At the same time, the US dollar received support after its recent pullback from December lows. Uncertainty surrounding the Trump administration's economic policies and weak US macroeconomic indicators are forcing the Fed to act cautiously, which is preventing aggressive growth of the dollar. However, statements from Fed officials about the need for more clarity before cutting rates give the dollar a chance to maintain its current position.
Investors are closely watching the upcoming Conference Board consumer sentiment data, with the main focus on the PCE index release on Friday. This data could become a decisive factor for future expectations regarding the Fed’s rates and set the direction for the USD/JPY movement.
Intraday technical picture:
Judging by the look of things on the 4H chart of USD/JPY, the price has retreated from the upper boundary of the sideways range between 148.80 and 150.17. As a result, a return to support at 148.80 and a continuation of sideways dynamics for some time are plausible.
The USD/CAD pair fell slightly amid rising oil prices, which supported the Canadian dollar, along with some weakening of the US dollar due to expectations of a Fed rate cut.

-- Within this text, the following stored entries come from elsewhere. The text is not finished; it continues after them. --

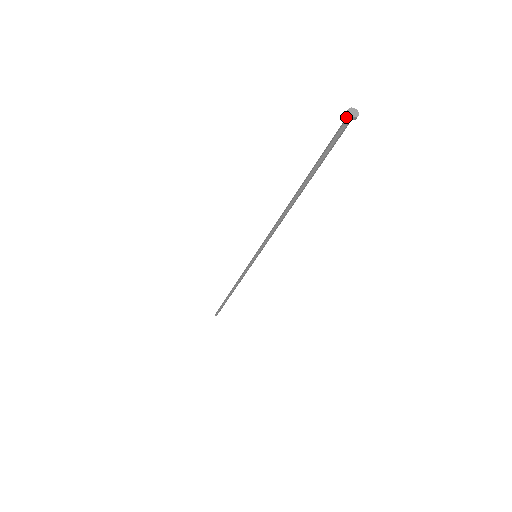
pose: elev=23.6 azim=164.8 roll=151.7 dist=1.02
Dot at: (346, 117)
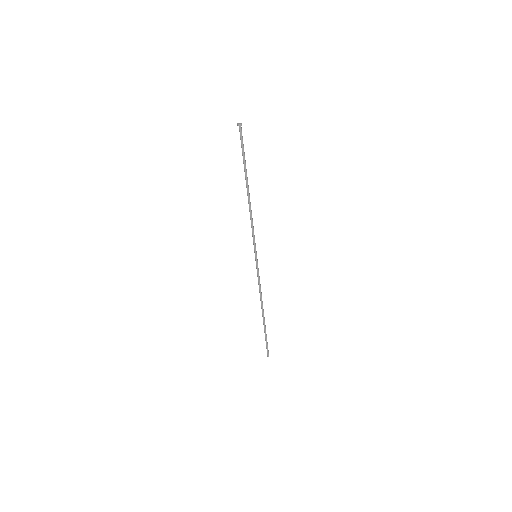
Dot at: (239, 128)
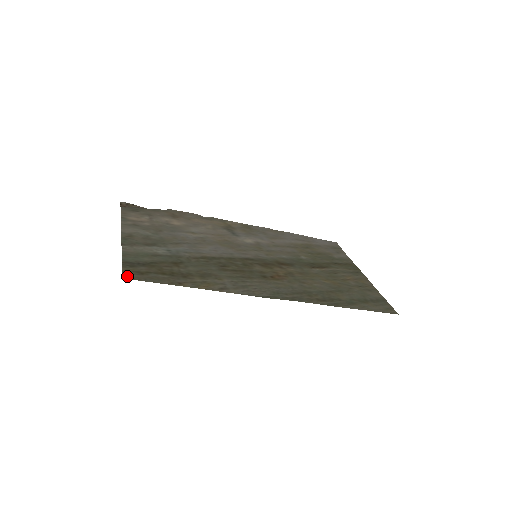
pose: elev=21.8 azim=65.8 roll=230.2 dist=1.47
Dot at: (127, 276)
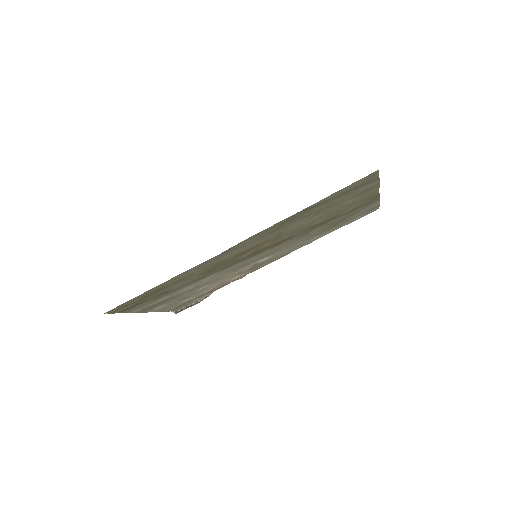
Dot at: (110, 312)
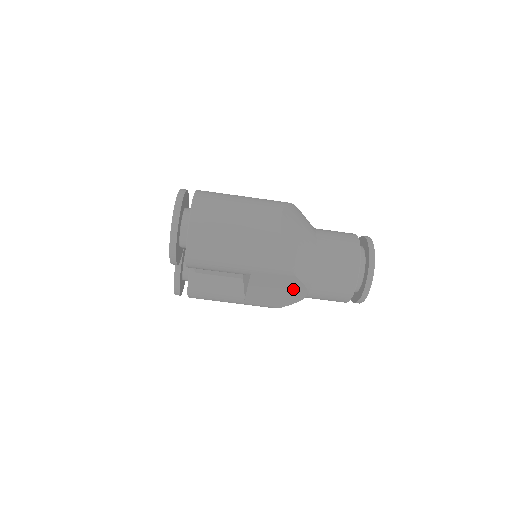
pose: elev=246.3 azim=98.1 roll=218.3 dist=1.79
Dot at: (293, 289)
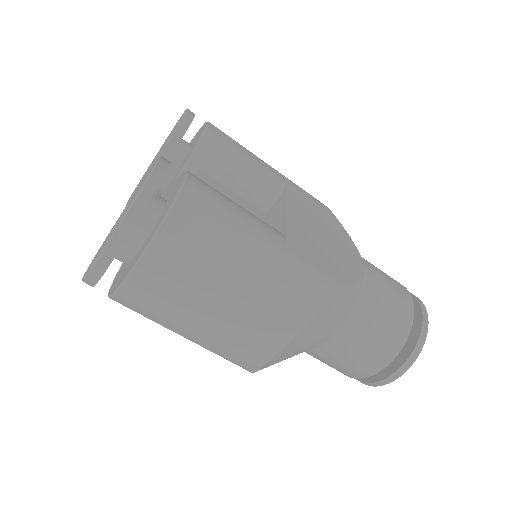
Dot at: occluded
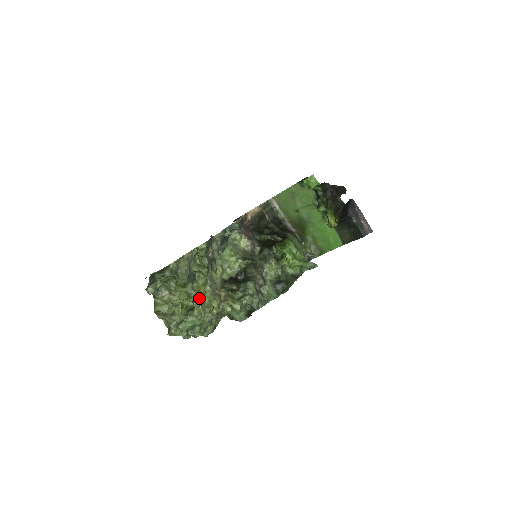
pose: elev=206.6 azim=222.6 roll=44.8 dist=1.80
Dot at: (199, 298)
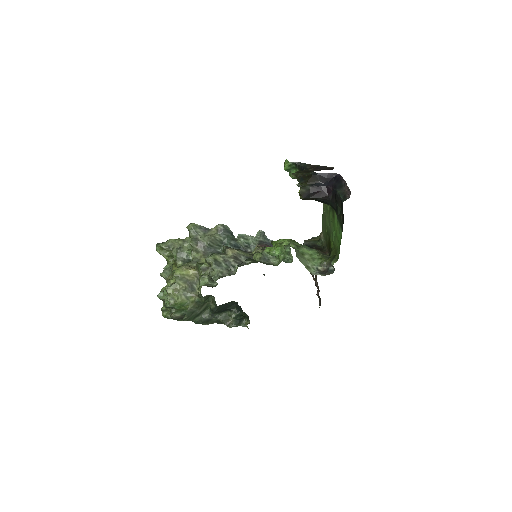
Dot at: occluded
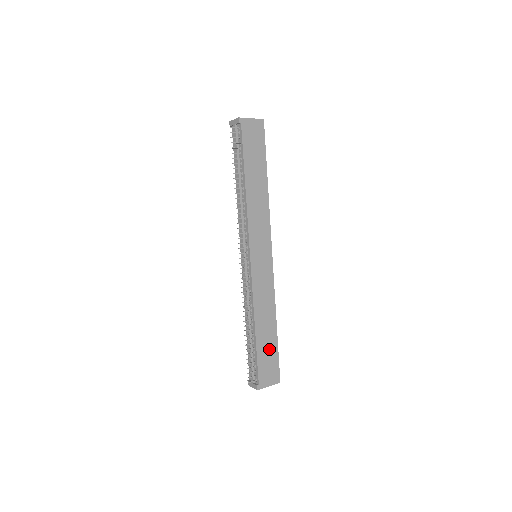
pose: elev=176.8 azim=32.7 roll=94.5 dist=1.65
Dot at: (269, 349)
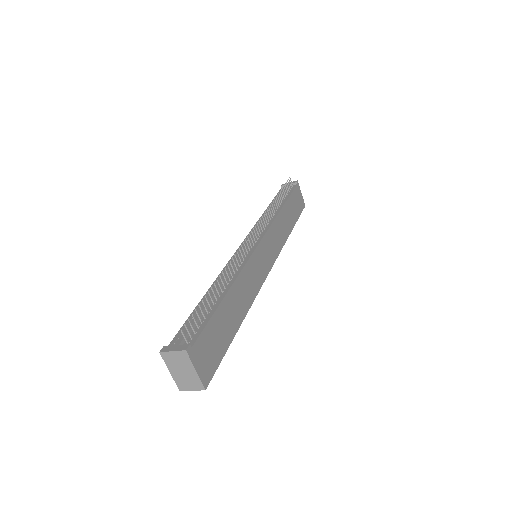
Dot at: (223, 332)
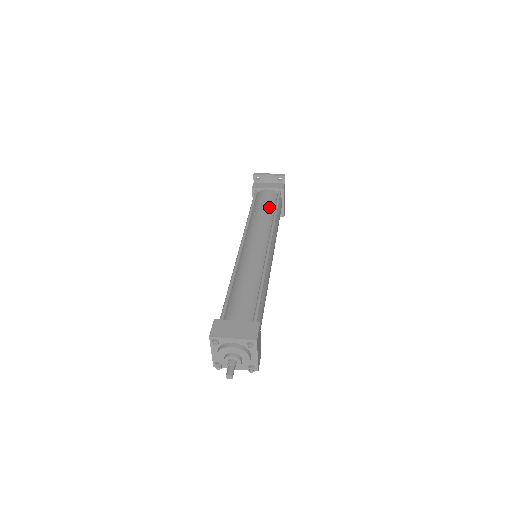
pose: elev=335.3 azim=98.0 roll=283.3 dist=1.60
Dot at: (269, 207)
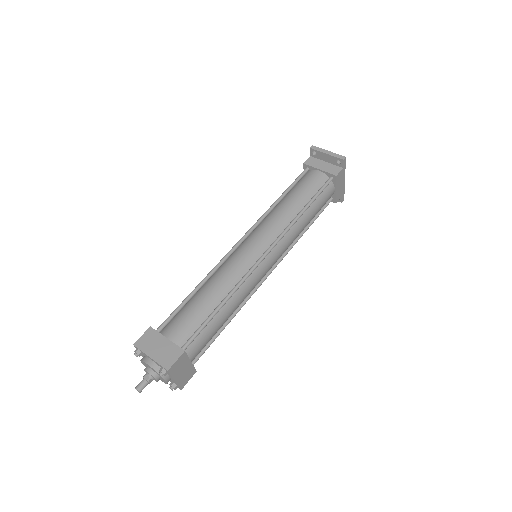
Dot at: (303, 198)
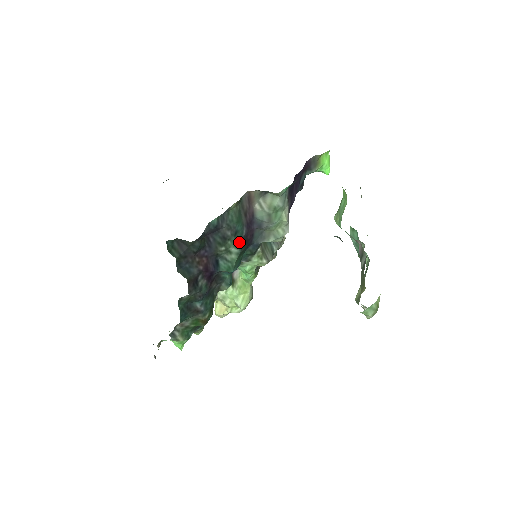
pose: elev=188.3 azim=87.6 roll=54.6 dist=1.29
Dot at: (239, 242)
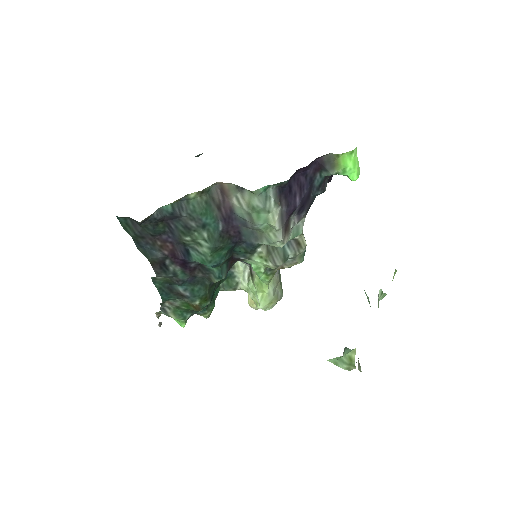
Dot at: (211, 236)
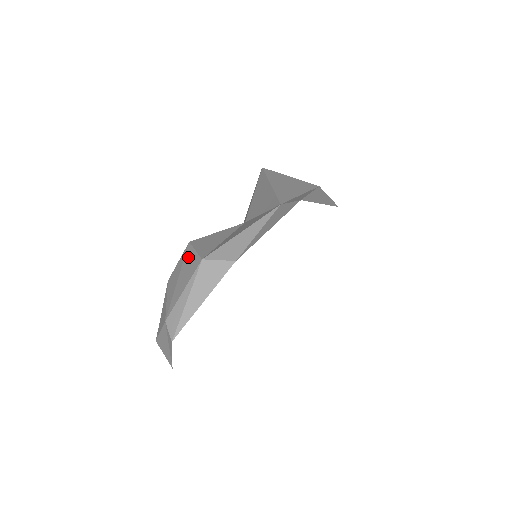
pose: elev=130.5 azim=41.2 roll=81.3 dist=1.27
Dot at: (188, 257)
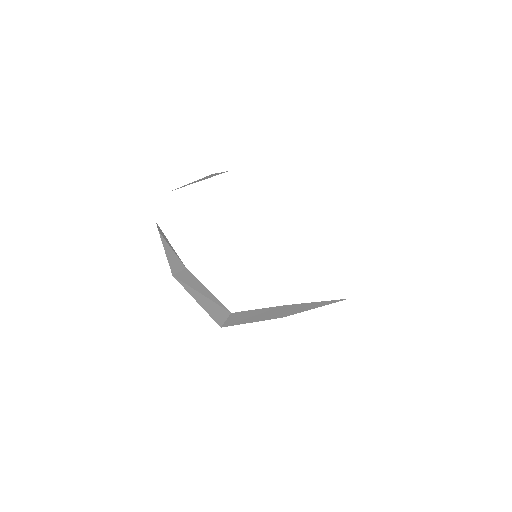
Dot at: occluded
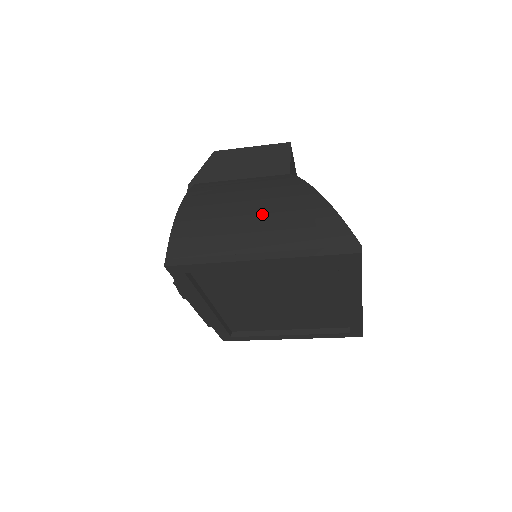
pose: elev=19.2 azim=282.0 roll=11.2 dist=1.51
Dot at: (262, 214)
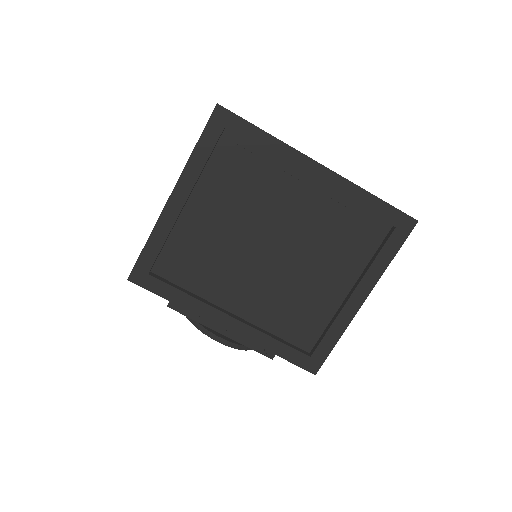
Dot at: occluded
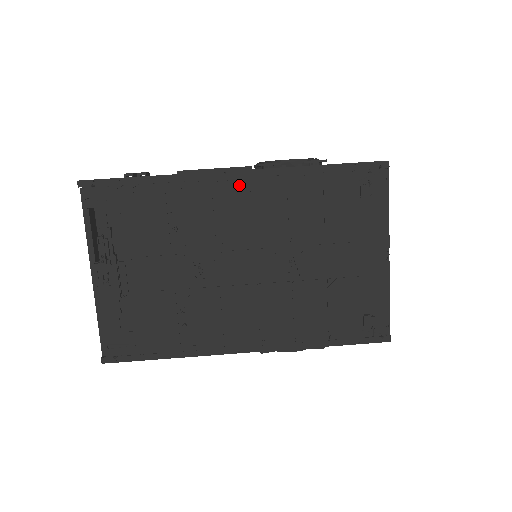
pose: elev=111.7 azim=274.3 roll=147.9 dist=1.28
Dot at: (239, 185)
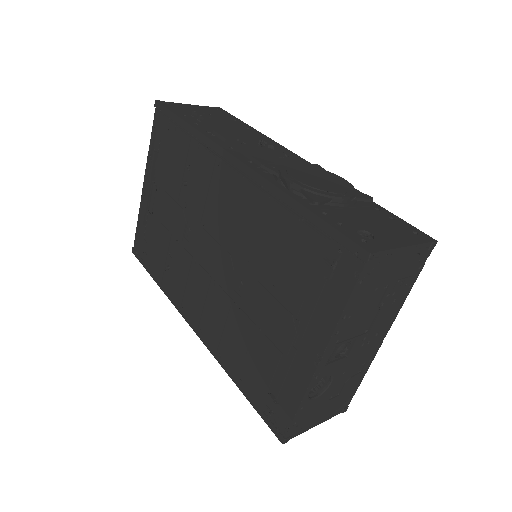
Dot at: (231, 175)
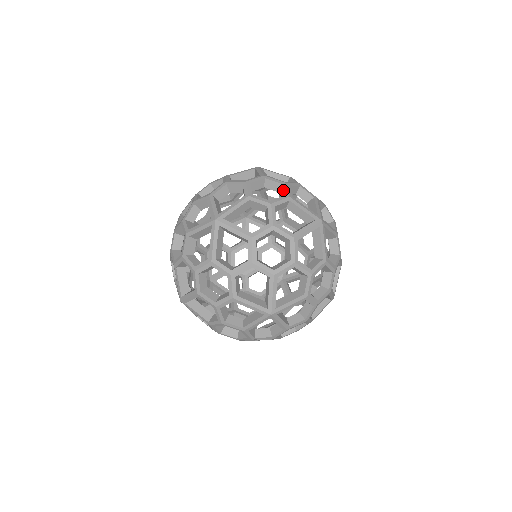
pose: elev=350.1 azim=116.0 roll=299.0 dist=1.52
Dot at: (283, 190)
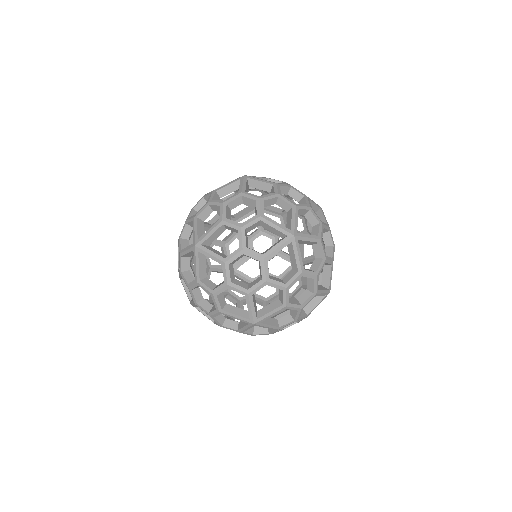
Dot at: occluded
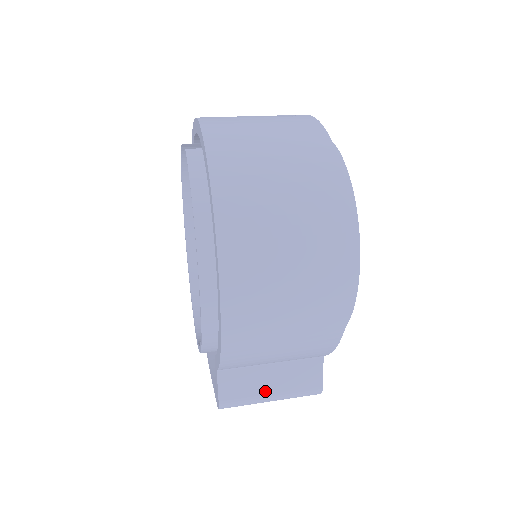
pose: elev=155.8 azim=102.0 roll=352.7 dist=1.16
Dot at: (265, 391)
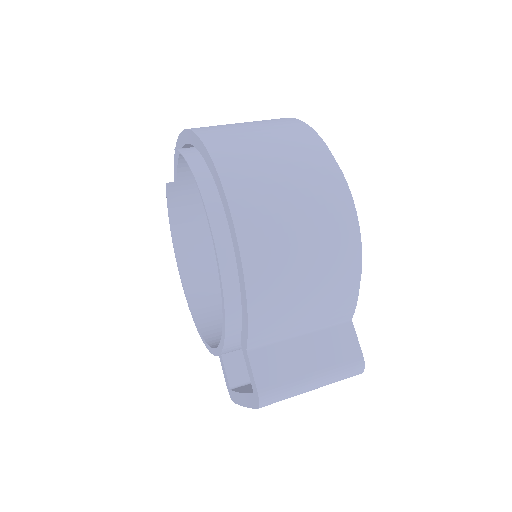
Dot at: (304, 370)
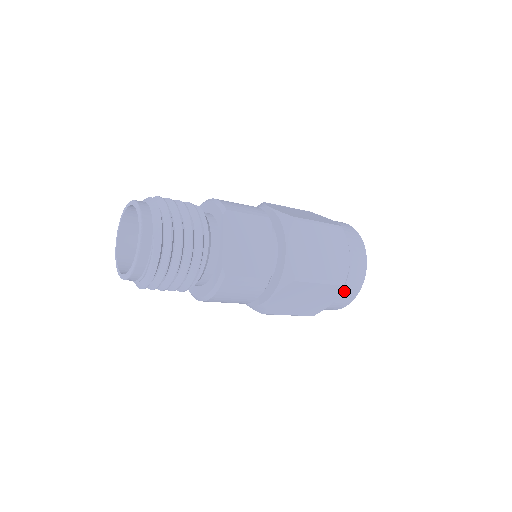
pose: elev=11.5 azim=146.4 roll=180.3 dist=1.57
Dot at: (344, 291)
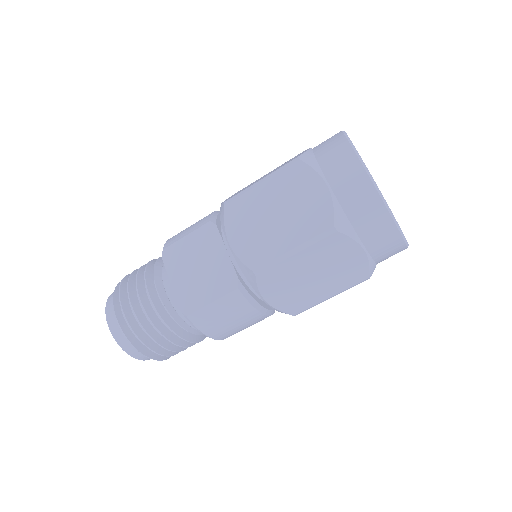
Dot at: (361, 230)
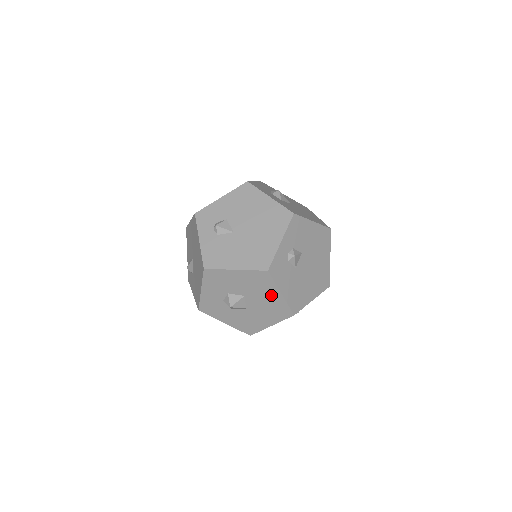
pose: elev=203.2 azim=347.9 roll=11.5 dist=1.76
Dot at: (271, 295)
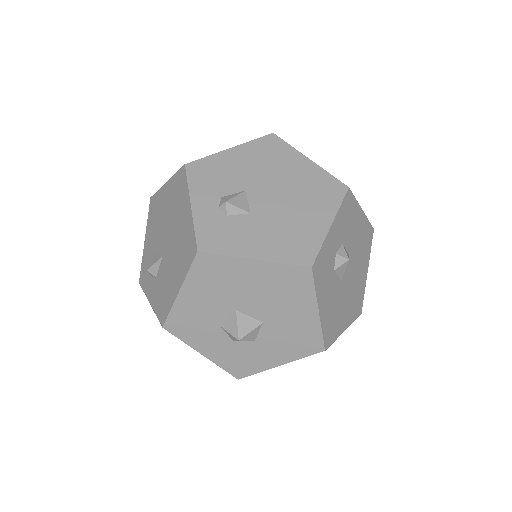
Dot at: (250, 275)
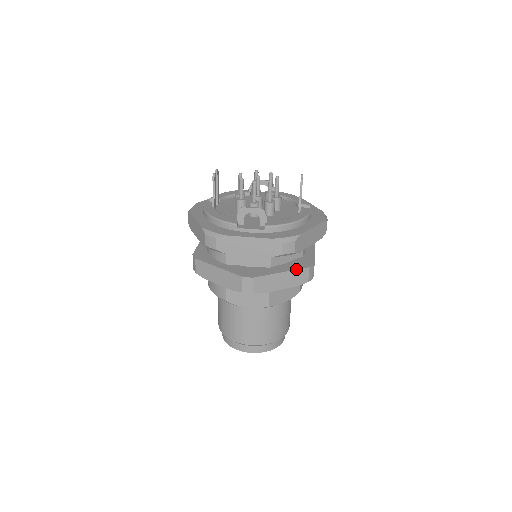
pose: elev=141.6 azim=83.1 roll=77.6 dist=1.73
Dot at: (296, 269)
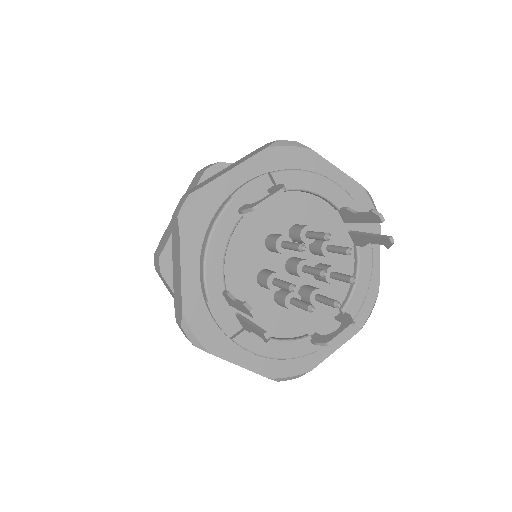
Dot at: occluded
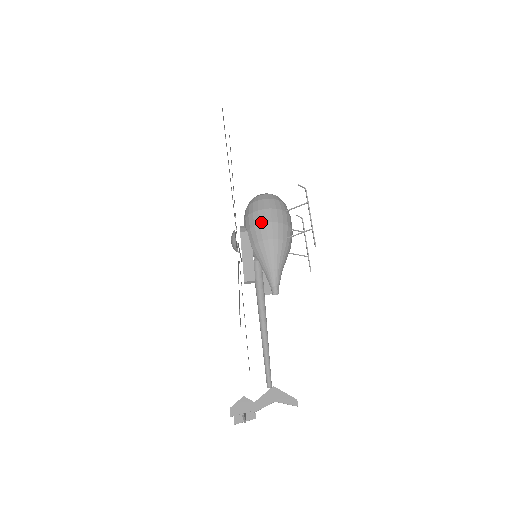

Possible technical scenarios:
As we can observe on the daily chart, USD/CAD has reached resistance within the range between 1.4116 and 1.4261. From here, the price may either turn down and move back to support or, if it consolidates above 1.4261, it could continue to rise toward the target of 1.4349.
Fundamental drivers of volatility:
US data has fueled speculation about further easing of monetary policy, limiting the growth potential of the US dollar. Meanwhile, accelerating inflation in Canada reduces the likelihood of an imminent rate cut by the Bank of Canada, which supports the Canadian dollar
The US dollar is also facing additional pressure from uncertainty surrounding trade tariffs from the Trump administration, which could impact the US economy and weaken the dollar. However, traders are awaiting upcoming economic data, such as the Conference Board Consumer Sentiment Index, which may adjust expectations for Fed rates and influence the direction of the pair.
A key factor for USD/CAD dynamics is the situation in the oil market, as rising commodity prices continue to support the Canadian dollar.
Intraday technical picture:
On the 4H chart of USD/CAD, the sideways trend has formed under the resistance of the range between 1.4116 and 1.4261. In this context, a downward price reversal and trading within a wider sideways range are possible if US data weakens the American currency.
Gold has fallen amid general market instability but maintains long-term support due to prospects for Fed monetary easing. On Tuesday, prices retreated from the all-time high reached on Monday.
Possible technical scenarios:
On the daily chart, XAU/USD is testing the resistance level at 2948.01. A consolidation above this level could lead to further growth in the price of the precious metal toward $3,000.00 per ounce. Alternatively, a price pullback to the support at 2873.28 marked with a dotted line is also possible.
Fundamental drivers of volatility:
The main factor putting pressure on gold is negative market sentiment, triggered by the Trump administration's plans to tighten restrictions on semiconductor supplies to China. This led to a flight of investors into bonds, reducing their yields, and stock markets entering the red zone.
Additional pressure comes from growing expectations of a Fed rate cut. The probability of a 25 basis point cut in June has reached 50%, driven by a decline in US bond yields. Investors are waiting for Friday’s release of the Consumer Spending Index (PCE), a key inflation indicator, which may influence the Fed’s future policy.
Intraday technical picture:
As seen on the 4H chart of XAU/USD, consolidation in a narrow range below 2948.01 may continue until significant volatility catalysts emerge. Technically, the further price direction will depend on whether gold can successfully consolidate above 2948.01.